Le chef conservateur Andrew Scheer n'est pas prêt à lancer la pierre aux stratèges de son parti qui auraient autorisé la candidature d'un député sortant, Rick Dykstra, en sachant qu'il était visé par des allégations d'agression sexuelle.

Lors d'une brève mêlée de presse avant la période de questions, lundi, le leader de l'opposition officielle s'est tout au plus contenté de marteler qu'une telle situation ne se reproduirait pas sous sa gouverne.

«Je peux vous assurer qu'à l'avenir, si des allégations comme celles-là sont (soulevées) contre un candidat, cette personne ne pourra pas être candidate pour notre parti», a-t-il fait valoir, qualifiant de «profondément troublantes» les allégations qui ont fait surface.

Le chef Scheer n'a pas précisé s'il avait réclamé des comptes au Parti conservateur, mais il a assuré qu'il comprenait «combien il peut être difficile pour les femmes qui ont été victimes de ce genre d'incident de se manifester et de parler de ce qui s'est passé».

Une de ses députées, Michelle Rempel, a pour sa part vigoureusement semoncé ceux qui, au sein de son parti, ont permis à Rick Dykstra de briguer un siège aux dernières élections fédérales de 2015 même s'ils étaient au courant des allégations qui pesaient contre lui.

Elle a qualifié de «dégoûtantes» ces informations publiées par le magazine Macleans au sujet de son ancien collègue.

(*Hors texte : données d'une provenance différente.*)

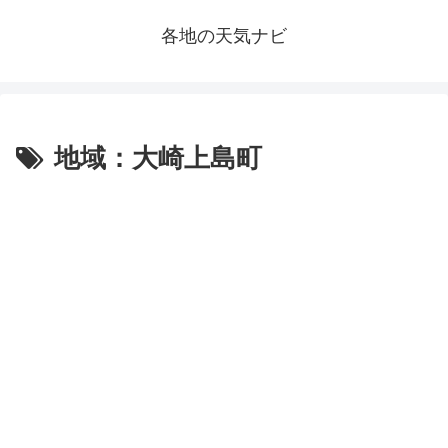
各地の天気ナビ
地域：大崎上島町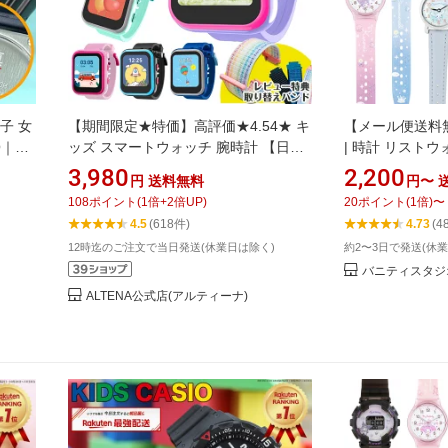
子 女
【期間限定★特価】高評価★4.54★ キ
【メール便送料
O｜キ
ッズ スマートウォッチ 腕時計 【日本
| 時計 リストウ
対応・
企画商品】 ひらがな カタカナ表示 知
コン プラ ベル
3,980
2,200
円
送料無料
円〜
育玩具 子供 自撮りカメラ ゲーム 音楽
ィ シナモロール
108
ポイント
(
1
倍+
2
倍UP)
20
ポイント
(
1
倍)
〜
録画録音 入園入学祝い 小学生 女の子
用 子ども 女の子
4.5
(618件)
4.73
(4
男の子 おもちゃ ギフト 誕生日 クリス
小学生 小学校 
12時迄のご注文で当日発送(休業日は除く)
約2〜3日で発送(休
マスプレゼント Xmas [M便 1/1]
い おしゃれ キャ
バニティスタジオ
MTK★KSW01
ALTENA公式店(アルティーナ)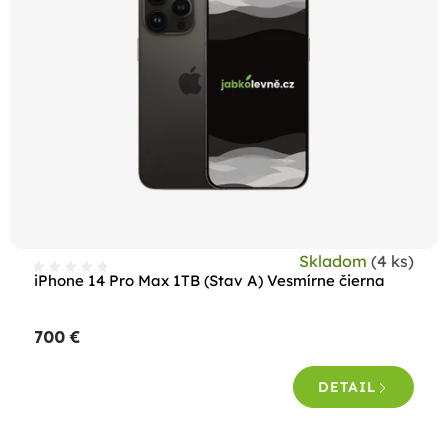
Skladom
(4 ks)
iPhone 14 Pro Max 1TB (Stav A) Vesmírne čierna
700 €
DETAIL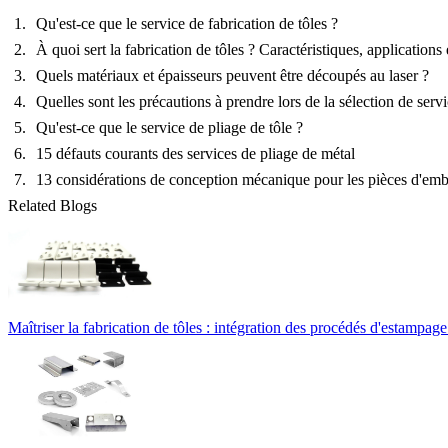
Qu'est-ce que le service de fabrication de tôles ?
À quoi sert la fabrication de tôles ? Caractéristiques, applications
Quels matériaux et épaisseurs peuvent être découpés au laser ?
Quelles sont les précautions à prendre lors de la sélection de serv
Qu'est-ce que le service de pliage de tôle ?
15 défauts courants des services de pliage de métal
13 considérations de conception mécanique pour les pièces d'em
Related Blogs
Maîtriser la fabrication de tôles : intégration des procédés d'estampage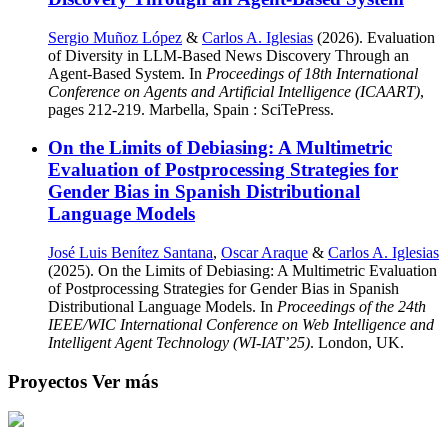
Sergio Muñoz López
&
Carlos A. Iglesias
(2026). Evaluation
of Diversity in LLM-Based News Discovery Through an
Agent-Based System. In
Proceedings of 18th International
Conference on Agents and Artificial Intelligence (ICAART)
,
pages 212-219. Marbella, Spain : SciTePress.
On the Limits of Debiasing: A Multimetric
Evaluation of Postprocessing Strategies for
Gender Bias in Spanish Distributional
Language Models
José Luis Benítez Santana
,
Oscar Araque
&
Carlos A. Iglesias
(2025). On the Limits of Debiasing: A Multimetric Evaluation
of Postprocessing Strategies for Gender Bias in Spanish
Distributional Language Models. In
Proceedings of the 24th
IEEE/WIC International Conference on Web Intelligence and
Intelligent Agent Technology (WI-IAT’25)
. London, UK.
Proyectos
Ver más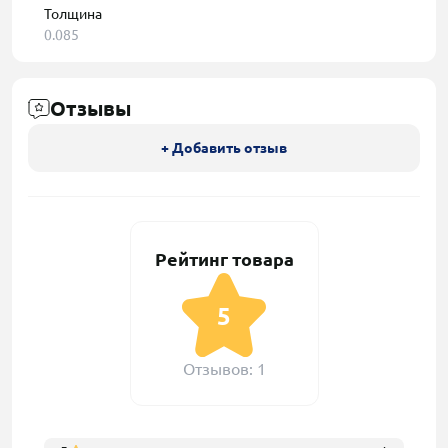
Толщина
0.085
Отзывы
+ Добавить отзыв
Рейтинг товара
5
Отзывов: 1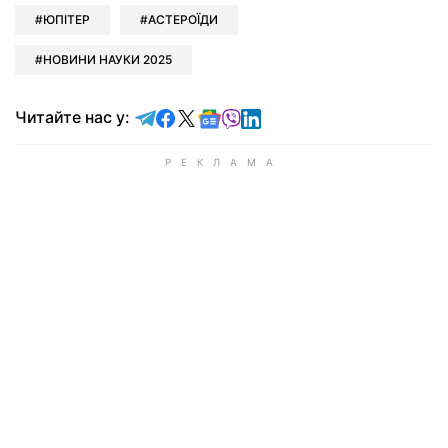
ЮПІТЕР
АСТЕРОЇДИ
НОВИНИ НАУКИ 2025
Читайте у Telegram
Читайте у Facebook
Читайте у X
Читайте у Google news
Читайте у Viber
Читайте у LinkedIn
Читайте нас у: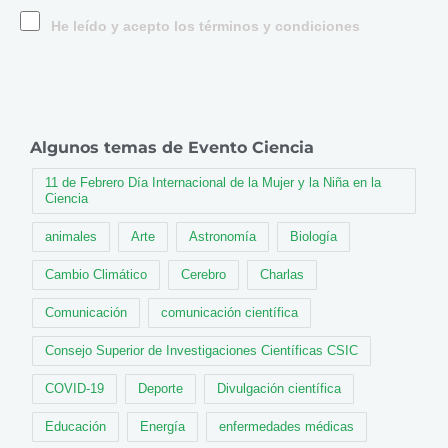
He leído y acepto los términos y condiciones
Algunos temas de Evento Ciencia
11 de Febrero Día Internacional de la Mujer y la Niña en la
Ciencia
animales
Arte
Astronomía
Biología
Cambio Climático
Cerebro
Charlas
Comunicación
comunicación científica
Consejo Superior de Investigaciones Científicas CSIC
COVID-19
Deporte
Divulgación científica
Educación
Energía
enfermedades médicas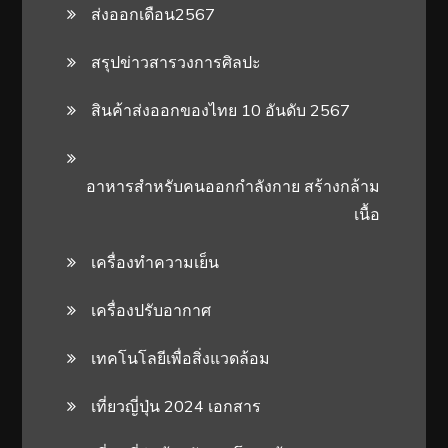
ส่งออกเดือน2567
สรุปข่าวสารวงการศิลปะ
สินค้าส่งออกของไทย 10 อันดับ 2567
อาหารสําหรับคนออกกําลังกาย สร้างกล้าม
เนื้อ
เครื่องทำความเย็น
เครื่องปรับอากาศ
เทคโนโลยีเพื่อสิ่งแวดล้อม
เที่ยวญี่ปุ่น 2024 เอกสาร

Ce dernier, qui a ensuite occupé le poste de président du Parti progressiste-conservateur de l'Ontario, a démissionné peu après la publication de l'article.

L'élue albertaine a été la seule à se montrer aussi sévère à l'endroit de sa formation politique, lundi, se déchaînant contre les dirigeants de son parti qui seraient derrière la décision de donner le feu vert à Rick Dykstra et qui devraient avoir «honte d'eux».

Elle a tenu ces propos dans le cadre d'un débat en Chambre sur le projet de loi C-65 contre le harcèlement sexuel - une mesure législative déposée par un gouvernement libéral qui a largué jeudi dernier l'un de ses ministres, Kent Hehr, visé par des allégations de nature sexuelle.

Dans les couloirs du parlement, qui reprenait vie après le long congé des Fêtes, ses collègues se sont montrés nettement plus timides - peut-être parce que deux attachés de presse les interceptaient au fur et à mesure avant leur arrivée devant les micros pour les prévenir.

Le député Maxime Bernier a ainsi lâché, en l'espace de quelques secondes, que «le parti aurait peut-être dû agir autrement à l'époque», mais qu'il ne «questionn(ait) pas ce qui s'est passé», pour ensuite dire que «oui, on peut se poser des questions sur ce qui s'est passé».

Son collègue Alain Rayes, pour sa part, a laissé entendre que les conservateurs tireraient des enseignements de l'affaire Dykstra: «Ce que je vous dis, et j'en suis extrêmement fier, c'est qu'on veut faire le ménage en ce moment. On ne veut pas permettre ces situations-là».

C'est donc dire que les députés fédéraux, qui effectuaient lundi leur rentrée sur la colline du Parlement à Ottawa, l'ont fait alors que la scène politique canadienne est à son tour secouée par une multiplication d'allégations de nature sexuelle.

Le premier ministre Justin Trudeau avait donné le ton la veille, dans un discours livré devant son caucus. Il avait réaffirmé son soutien aux mouvements comme  moiaussi et  timesup et affirmé que le harcèlement sexuel était un problème «systémique» et «inacceptable».

Lundi, son gouvernement a donné le coup d'envoi aux travaux parlementaires en inscrivant à l'ordre du jour le débat sur la mesure législative C-65, qui propose un cadre pour s'assurer que les milieux de travail fédéraux sont exempts de harcèlement et de violence sexuelles.

Et compte tenu du climat actuel, la Chambre a voulu donner un coup d'accélérateur: après la période des questions, les élus ont adopté une motion unanime pour envoyer le projet de loi directement en comité parlementaire.

La motion a été proposée par la néo-démocrate Ruth Ellen Brosseau, qui a été promue chef parlementaire de son parti en Chambre la semaine dernière.

L'élue a noté, en déposant la motion, que les trois principaux partis aux Communes avaient maintenant des femmes au poste de chef parlementaire, une première. La remarque a été accueillie par les applaudissements des députés.